Based on these problems, this paper proposes a fast object detection algorithm based on vehicle-mounted lidar. The algorithm includes three modules: Module 1 uses the ground segmentation by discriminant image (GSDI) method to realize ground segmentation. It converts the original point cloud data into a discriminant image firstly and then uses breadth-first search (BFS) to traverse discriminate images to judge whether a point is ground point. It avoids direct point cloud data computing. Module 2 first uses the mature detector to obtain the object’s 2D detection boxes and then projects the object’s 2D detection boxes to 3D point cloud. Thus, the interest areas in 3D space can be obtained, and this can improve the search efficiency and ensure the integrity of the objects. Considering that the difference of the point cloud distance will cause the density of the point cloud to be different. Module 3 adopts a DDTC method to detect objects, it uses an adjustable parameter to determine the distance threshold when clustering points at different distances. Compared with the traditional Euclidean clustering method, it effectively solves the problem of over-segmentation of long-distance objects.

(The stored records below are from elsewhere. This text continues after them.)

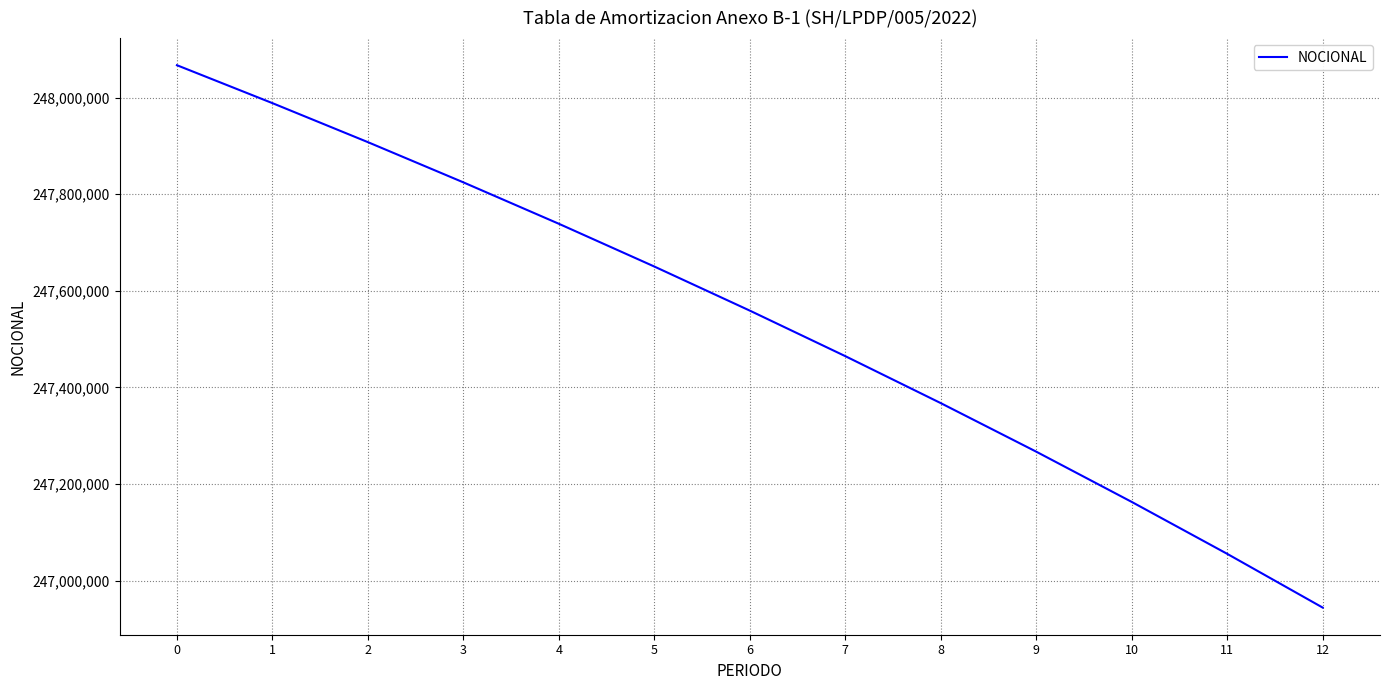

Reading left to right, transcribe all the data shown in this chart.

248067000	247988500	247907750	247824500	247738750	247650250	247559000	247464750	247367500	247267000	247163000	247055500	246944250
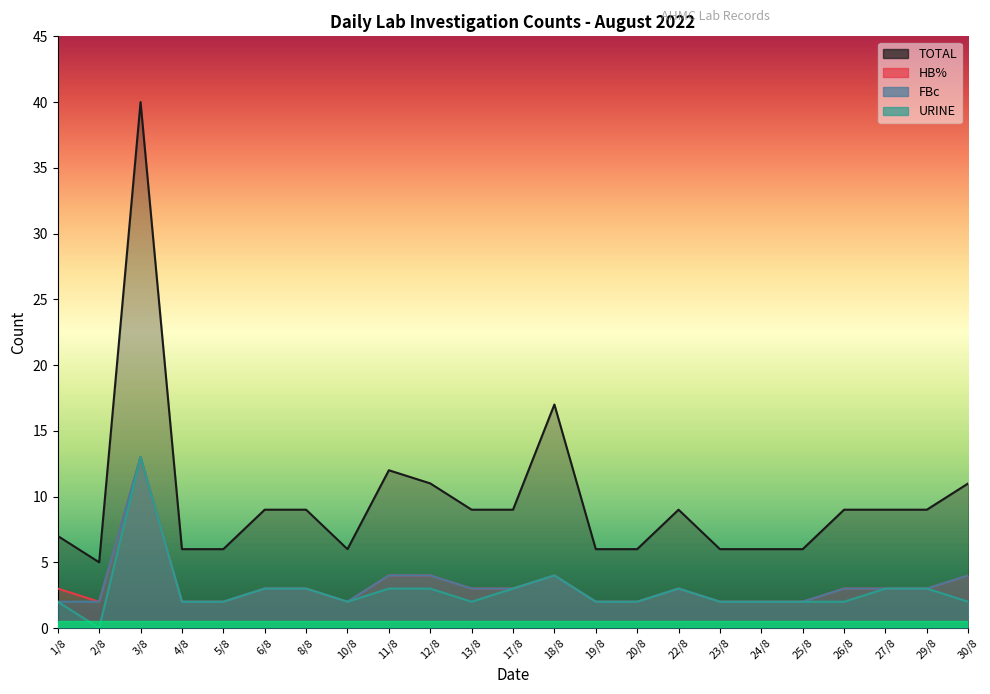

True or false: URINE and HB% cross at least once.

False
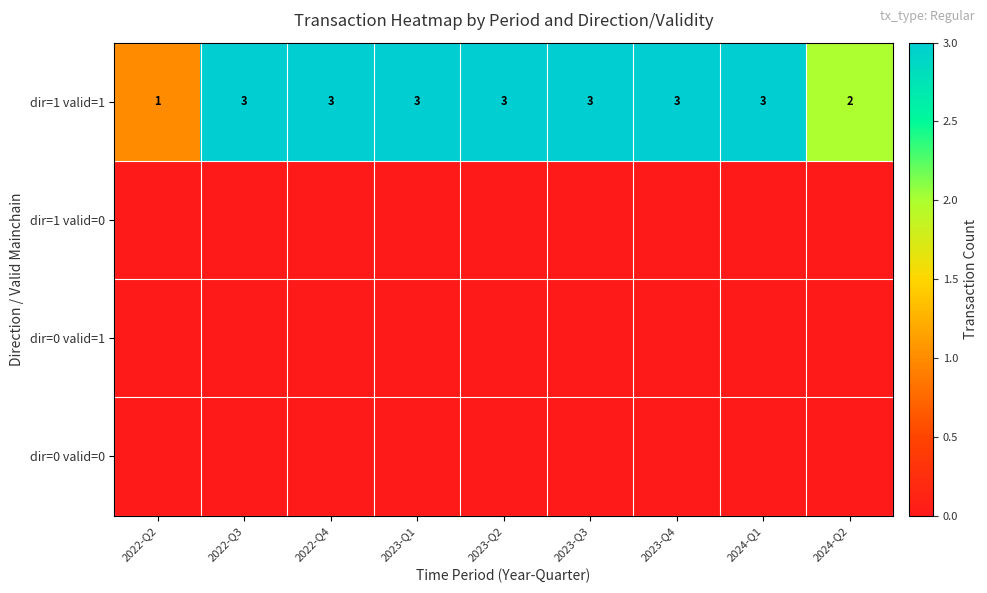

The dir=1 valid=1 series shows 2 at 2022-Q2. True or false?

False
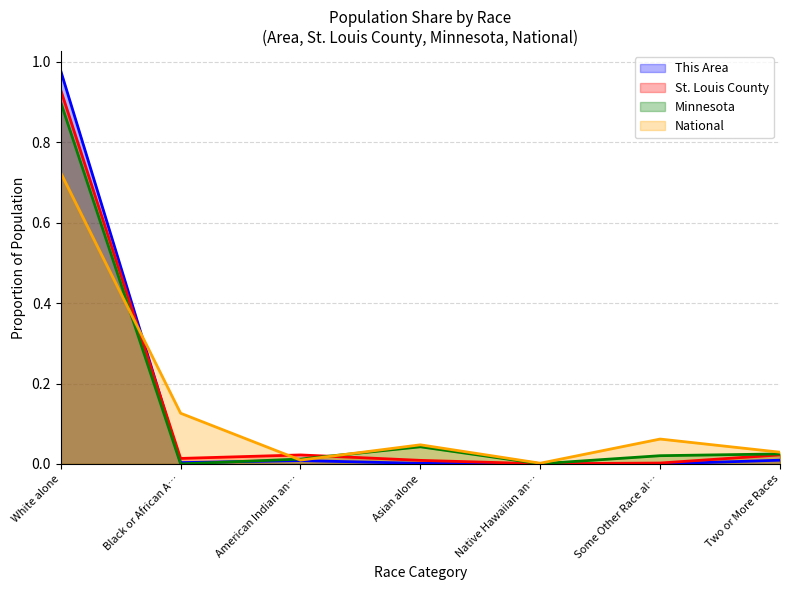

Reading right to left, list all the values displayed in this chart.

This Area: 0.0	0.0	0.0	0.0	0.0	0.0	1.0
St. Louis County: 0.0	0.0	0.0	0.0	0.0	0.0	0.9
Minnesota: 0.0	0.0	0.0	0.0	0.0	0.0	0.9
National: 0.0	0.1	0.0	0.0	0.0	0.1	0.7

Figure 1 shows the framework of the entire algorithm. Experiments have verified that the algorithm proposed in this paper has a good detection effect in different scenarios, and it can meet the real-time requirements of autonomous driving while maintaining high accuracy.
5. Conclusions
Autonomous driving technology can fundamentally solve the traffic problems caused by human factors, and the lidar-based environment perception algorithm is a key component of the autonomous driving algorithm system, which is of great significance to the development of the autonomous driving field. In this paper, a fast object detection algorithm based on vehicle-mounted lidar was proposed. The algorithm proposes the GSDI method to convert point cloud data into discriminant images for threshold judgment, and ground points are filtered out efficiently. Then, the image detector is used to generate the region of interest of the 3D object, effectively narrowing the search range of the target. Finally, in view of the characteristic that the difference of the point cloud data distance will cause the density of the point cloud data to be different on the target surface, a DDTC method which uses dynamic distance threshold for the Euclidean clustering algorithm is designed, which effectively improves the detection accuracy of long-distance objects. By comparing with the mainstream 3D object detection algorithm, it was also shown that the algorithm can maintain high accuracy and also meet the real-time requirements of unmanned driving. Although the algorithm has a good detection effect in most scenes, the detection effect of obstacles under strong occlusion is not good. This problem can be improved by combining the bird’s-eye view detection results or by inferring the position of the obscured object in the current frame based on the past information of the object, which will be completed in the next research. It is worth mentioning that, although only the front-view camera was used in the study, if the vehicle is equipped with panoramic camera or multiple cameras covered 360-degree view, point cloud of 360 degree view of lidar also can be used. In actual application, if only one camera with a non-big FOV is applied, suppressing point clouds at the beginning will be very effective and will reduce the time consumption further.